陈行一时语塞,好半天才憋出一句:“我不是灵牛。”他抬起手掌催动灵力,掌心亮起一团纯正灵光,“弟子是本期新入门的灵根种子陈行,入门时做过灵根测试。只是我这灵根特殊,宗门典籍里记载不多。”
沉香薇的目光在那团灵光上停了一瞬,有些可惜地“噢”了一声:“原来是新入门弟子陈灵……陈行。可惜可惜,不能抓给徐灵儿了。”
她说着叹了口气,随即又高兴起来,双手重新握住那根挺立的肉棒,熟门熟路地开始撸动,嘴里嘀嘀咕咕,“精液精液精液……”
撸了几十下,肉棒虽硬挺着,却再没有方才那种要射的感觉。
沉香薇手上加了力,又搓了一阵,终于不满地抬头:“陈灵……陈行,怎么撸不出来了?方才明明几下就有了。”
陈行也被她搓得有些发疼,吸了口气:“沈师姐,这东西需要足够刺激才出得来。光用手撸还不够,可以试试用嘴含住……”话没说完,沉香薇已经低下头,像方才用手一样,快速吞吐起来。
湿热的口腔裹上来,舌头不熟练地蹭过冠状沟,刺激让陈行脊椎一麻,险些没撑住。
他稳了稳呼吸,断断续续开口指点:“师姐,牙齿收着些,别碰到。对,再含深一点。舌头绕着顶端那个小眼打转,多舔一舔那里,再用力吸。”

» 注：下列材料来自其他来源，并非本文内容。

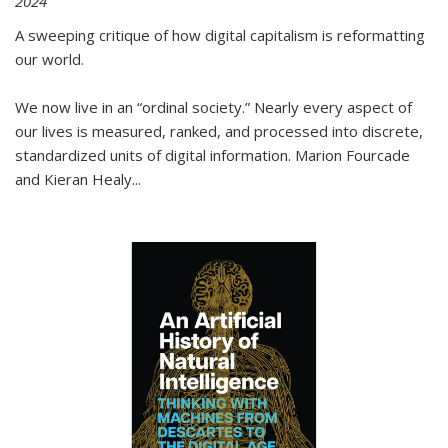
2024
A sweeping critique of how digital capitalism is reformatting
our world.
We now live in an “ordinal society.” Nearly every aspect of
our lives is measured, ranked, and processed into discrete,
standardized units of digital information. Marion Fourcade
and Kieran Healy
...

沉香薇悟性极高,听一句改一句,舌头依言在龟头各处打转,含弄的幅度逐渐加快加深。
她时不时用力一吸,力道恰好卡在又疼又舒服的缝隙里。
陈行被她伺候得后脑发麻,十指掐进榻上的垫布里。
他低头看着沉香薇伏在自己胯间,认真吞吐着肉棒。
她脸颊微微鼓起,双唇裹得发亮,但神情专注得像在做一炉要紧药散。
像在完成一道配药工序。
这副一本正经的模样偏偏比任何故意的撩拨都要命。
肉棒又被深深的吞吐两下,终于撑不住了,一把按住沉香薇的后脑,将她的头用力压了下去。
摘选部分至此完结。